The Blue Mounds hiking trails feature rose quartzite cliffs, native prairie grasses and flowers, and glimpses of buffalo in a short 5 mile hike.
Tucked away just north of Luverne, in the southwestern corner of Minnesota, Blue Mounds State Park draws rock climbers from around the region. It’s named for its rose quartzite cliffs, which the region’s first settlers thought looked blue when they first came to the area. Blue Mounds is part of what’s referred to as Coteau des Prairies, which means “a hilly prairie upland” in English.
We start at the trail head and hike south on the Mound Trail. Keep an eye out to the north west for the park’s bison herd. They are in a separate fenced area so not a danger unless you illegally jump the barrier. You will also see native grasses and flowers that have been part of a prairie restoration program. In late summer, the wildflowers explode in a sea of color along this trail.
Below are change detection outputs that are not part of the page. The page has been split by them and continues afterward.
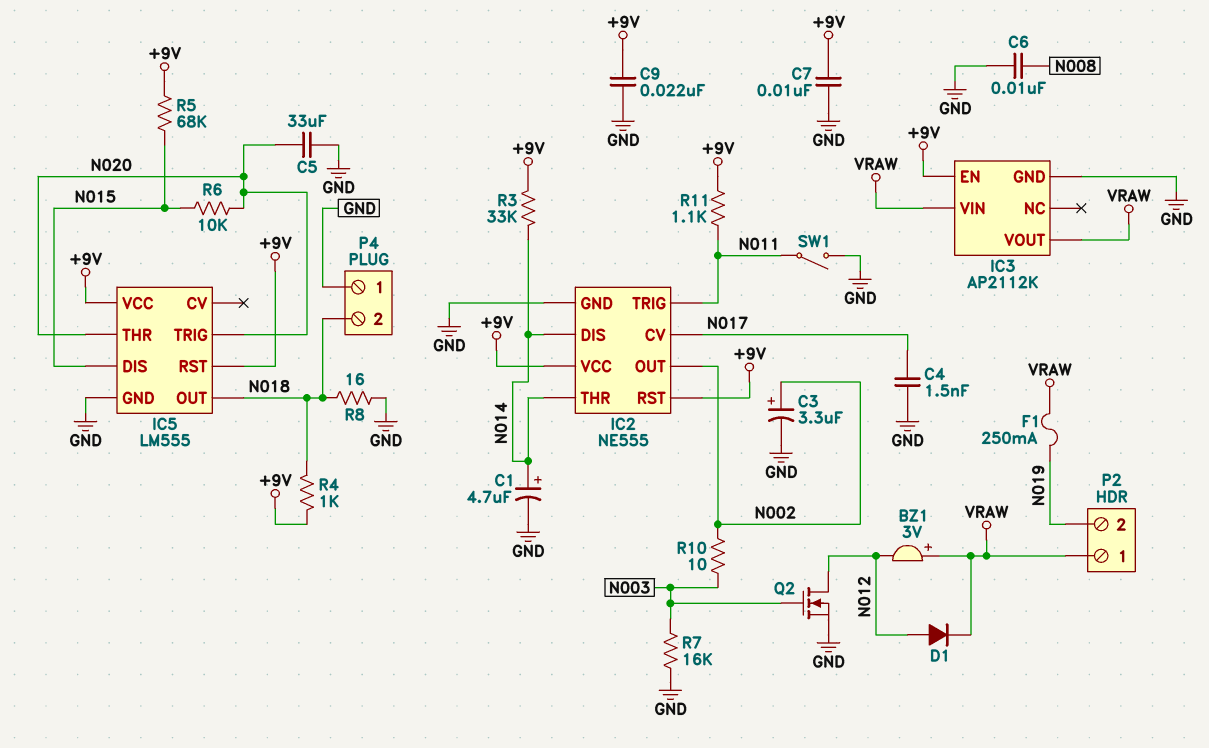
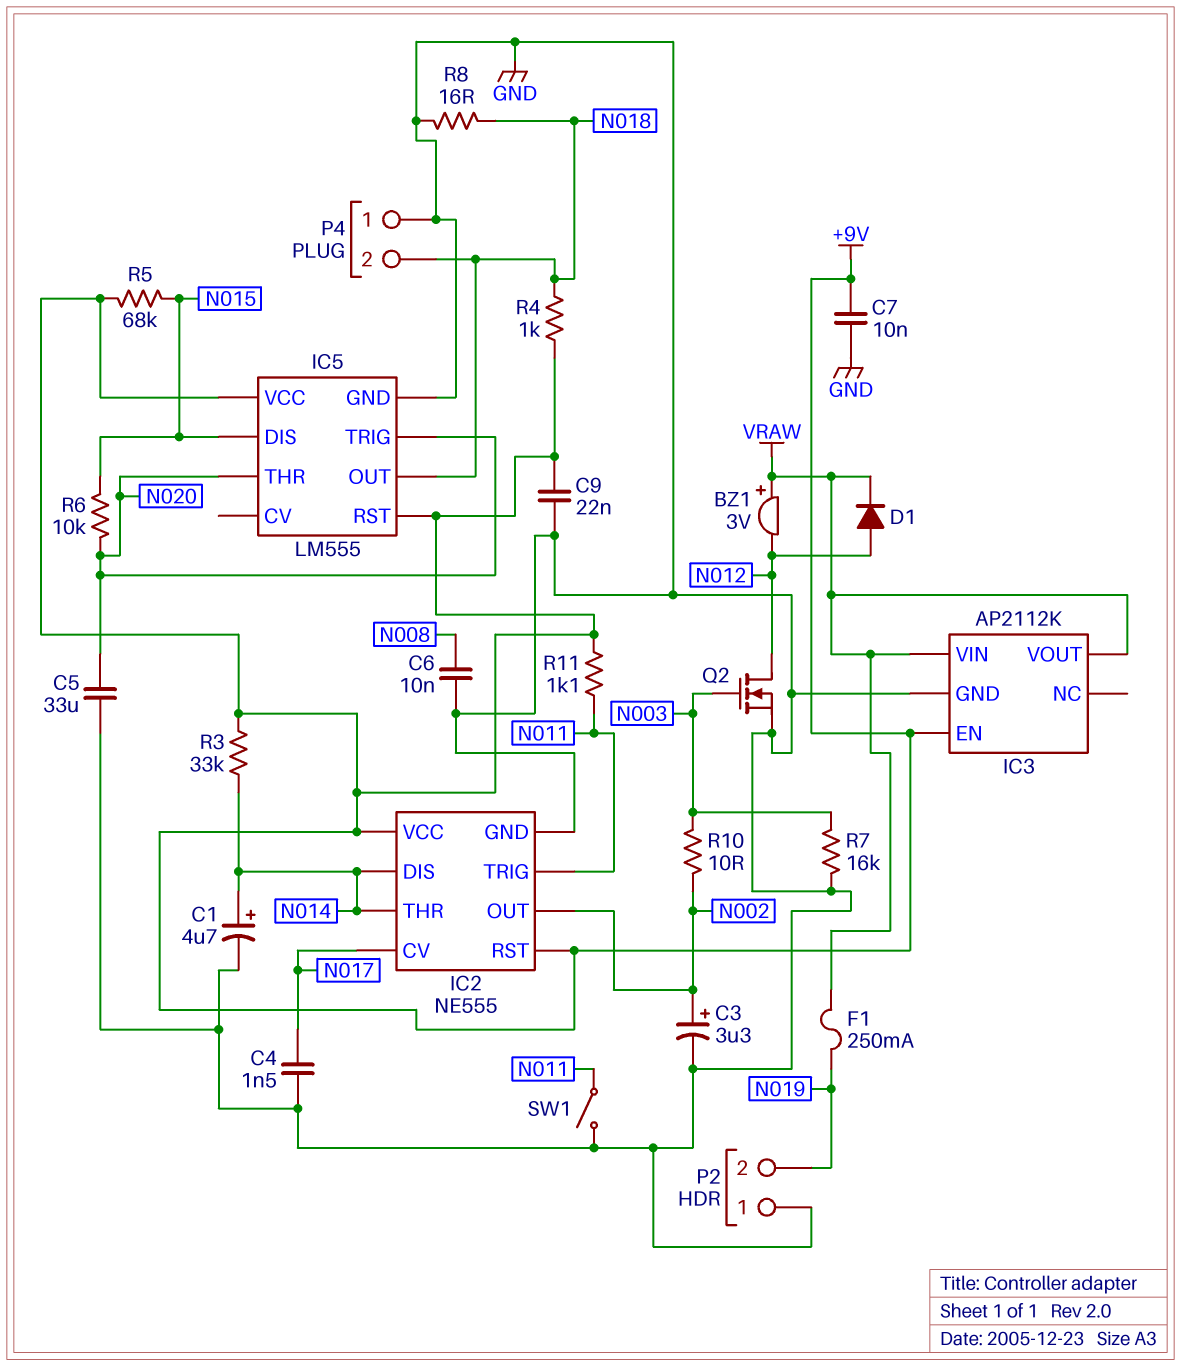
P2 pin 1: VRAW -> GND

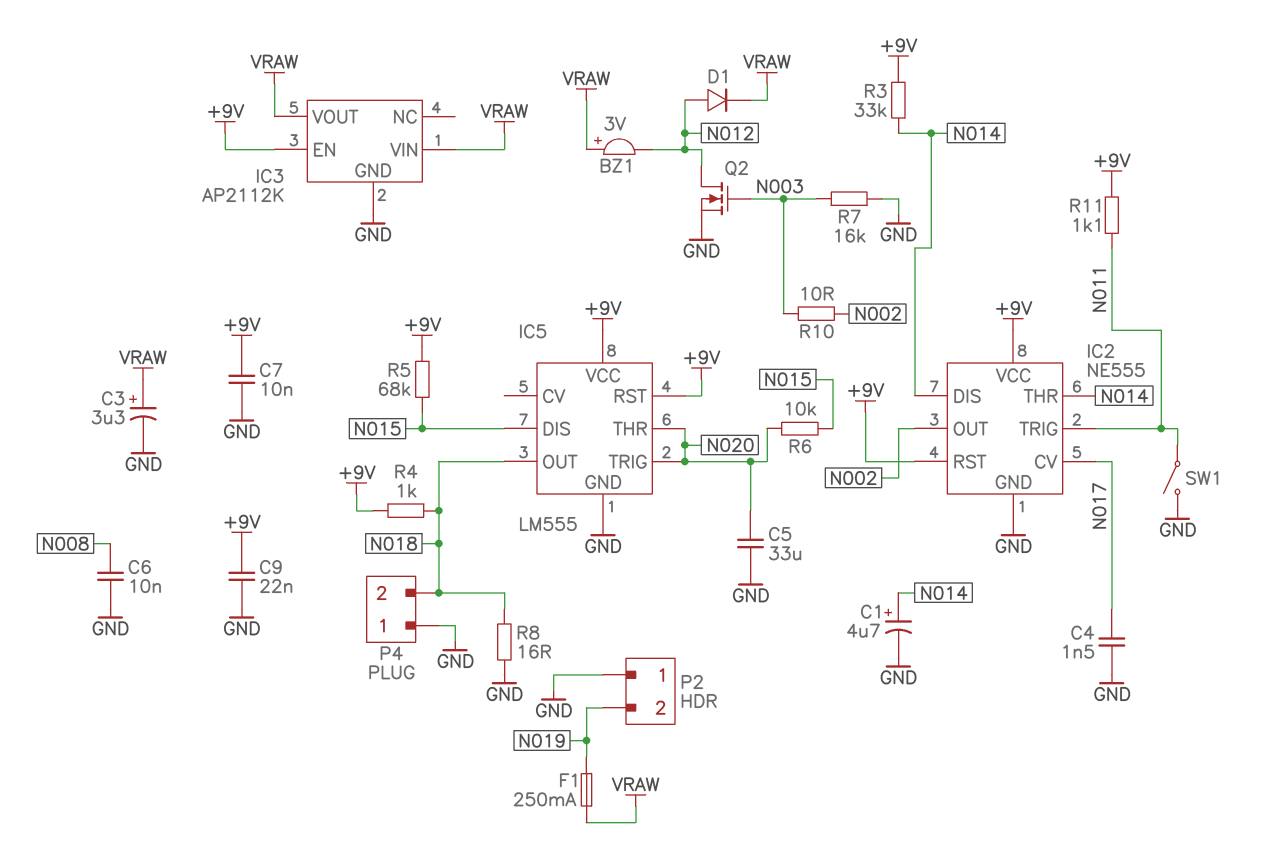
C3: 3.3uF (plus N002, minus GND) -> 3.3uF (plus VRAW, minus GND)

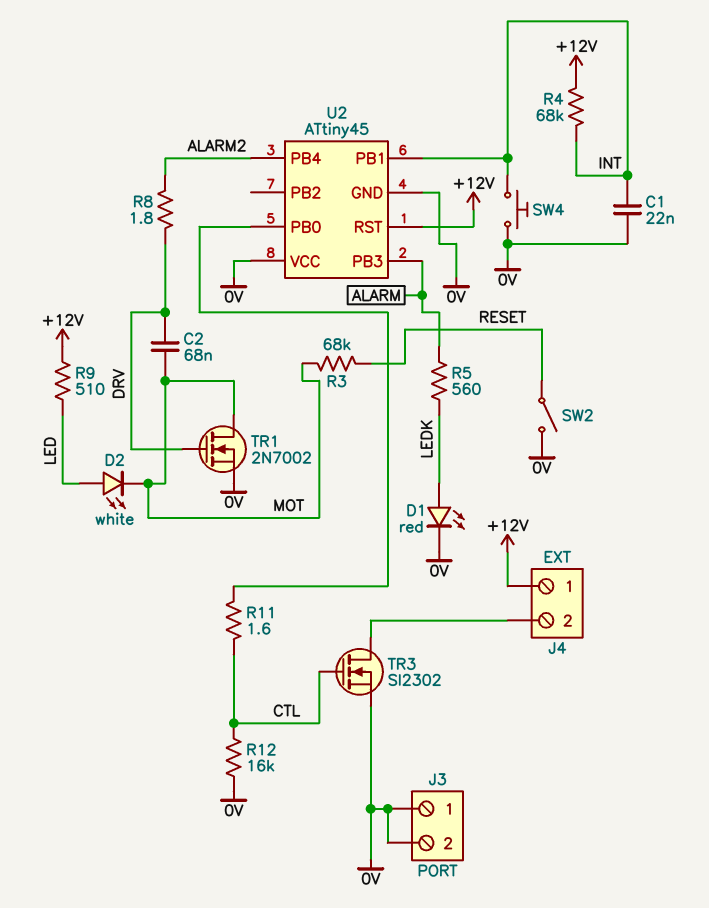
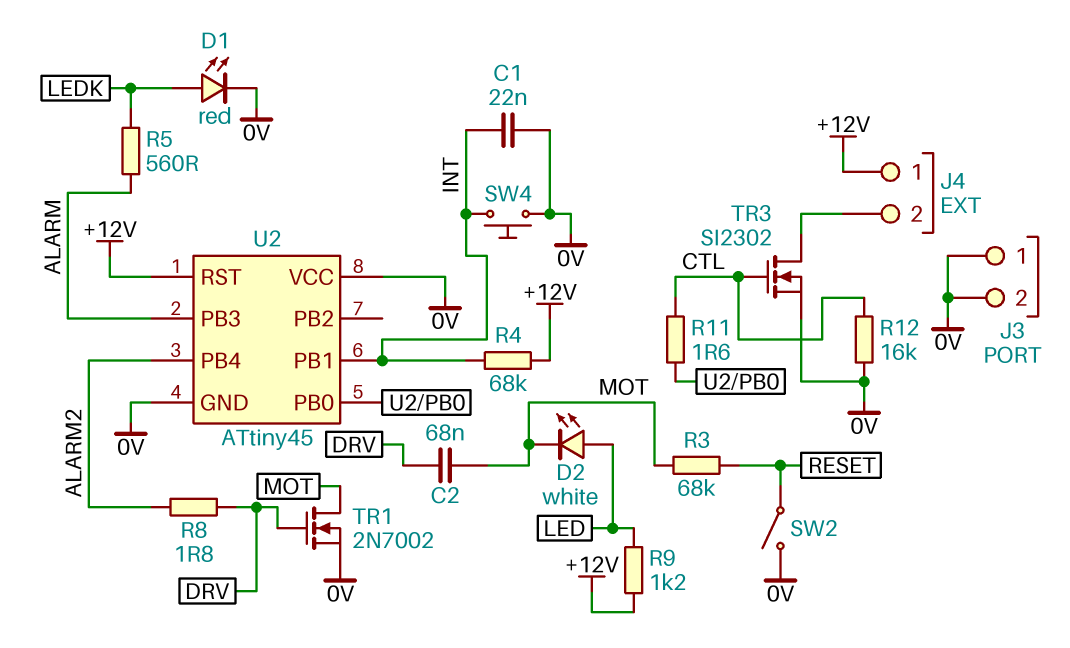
R9: 510 (+12V, LED) -> 1.2k (+12V, LED)

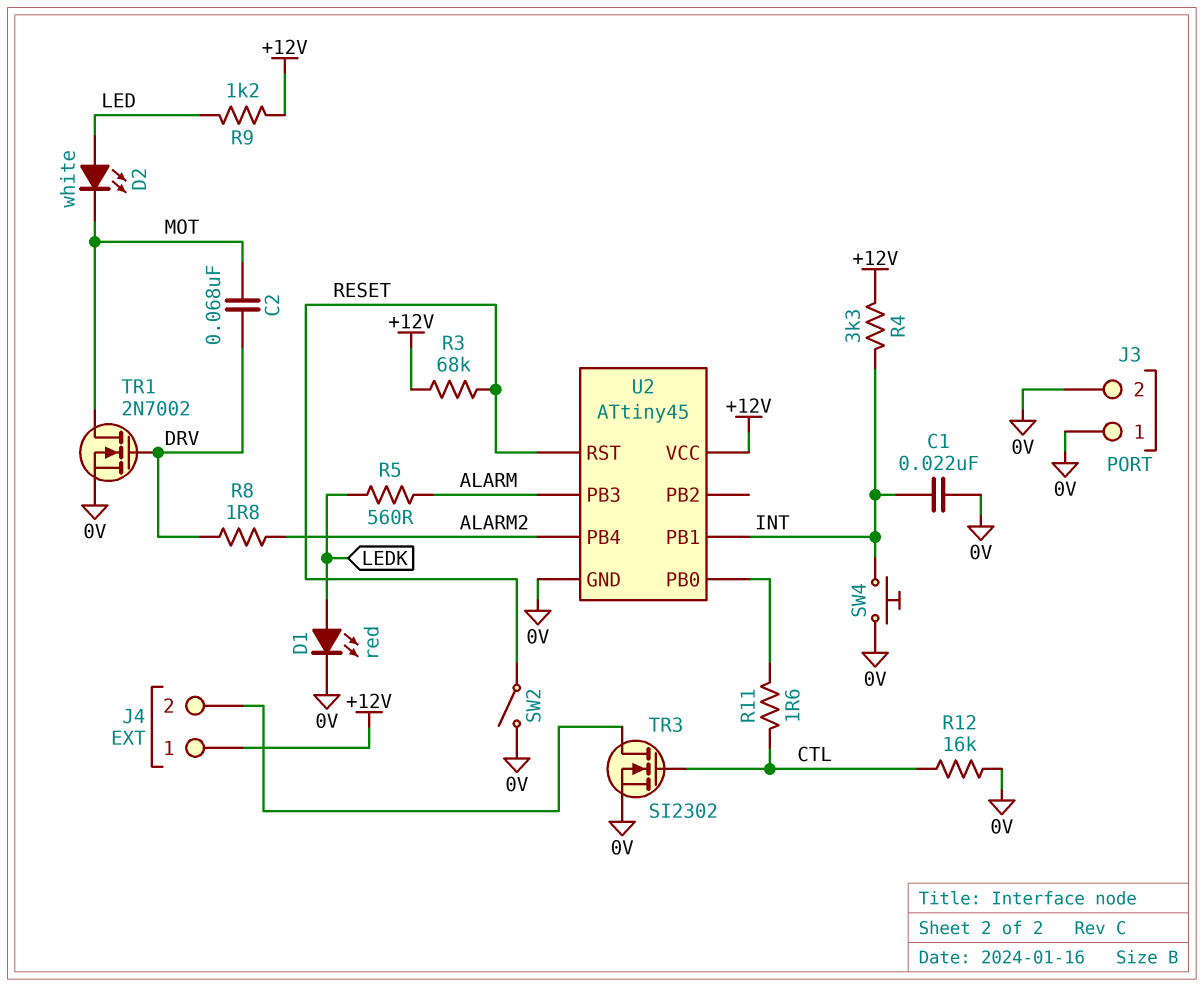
R3: 68k (MOT, RESET) -> 68k (+12V, RESET)
R4: 68k (+12V, INT) -> 3.3k (+12V, INT)
U2 pin RST: +12V -> RESET
U2 pin VCC: 0V -> +12V

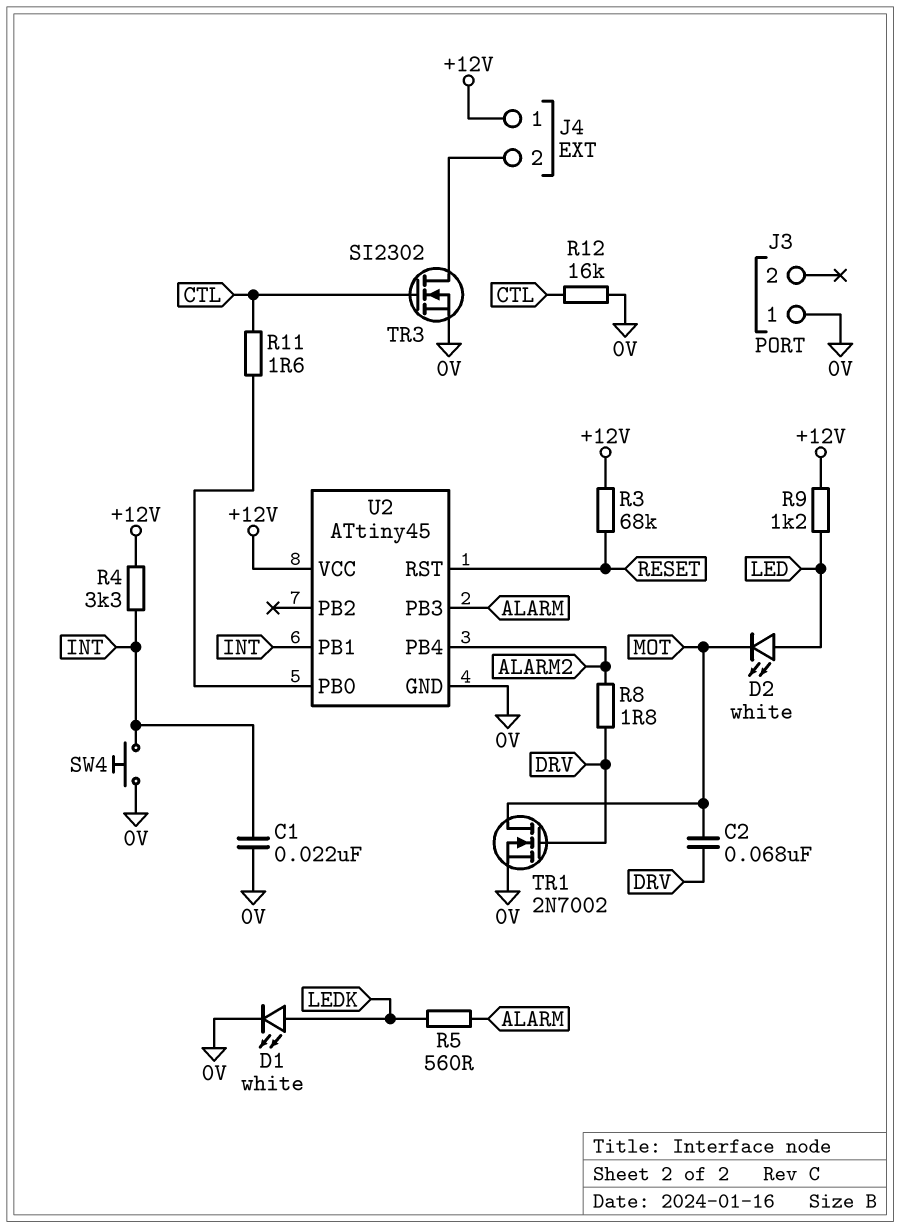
D1: LED red (A LEDK, K 0V) -> LED white (A LEDK, K 0V)
J3 pin 2: 0V -> none
SW2: switch (0V, RESET) -> none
Hiking counter clockwise around the Mound Trail, we take the Bur Oak Trail fork to the right (east) when we have the choice. The Bur Oak Trail features – you guessed it -- bur oak trees, and the rose quartzite cliffs to your left (west) for which the park is famous. Our German Shepherd did not have any trouble with the small amount of scrambling required to go over the rocks. Neither did our 12 year old son. The sheer size and vibrant colors of the cliffs make them well worth the walk. An unusual wall runs across the top of the cliffs. There are various theories about who built it and why: Is it a Minnesota Stonehenge? A buffalo barrier? Or part of an old settlement?
There is an historic quarry on the south east side of the park that’s also worth a look. The rock there was used to construct a lot of local historic buildings in the late 1880s, including the Rock County Courthouse in Luverne. You can also see quartzite structures inside the park built by the Works Progress Administration in the late 1930s.
A small lake on the north side of the park caps off the hike. If you still have legs, there are other very short trails on the trail map that you can walk to explore a little more. Blue Mounds also offers a bison tour, but reservations must be made 24 hours in advance. To really take advantage of the area’s history, you can also book a night in one of the park’s tipis.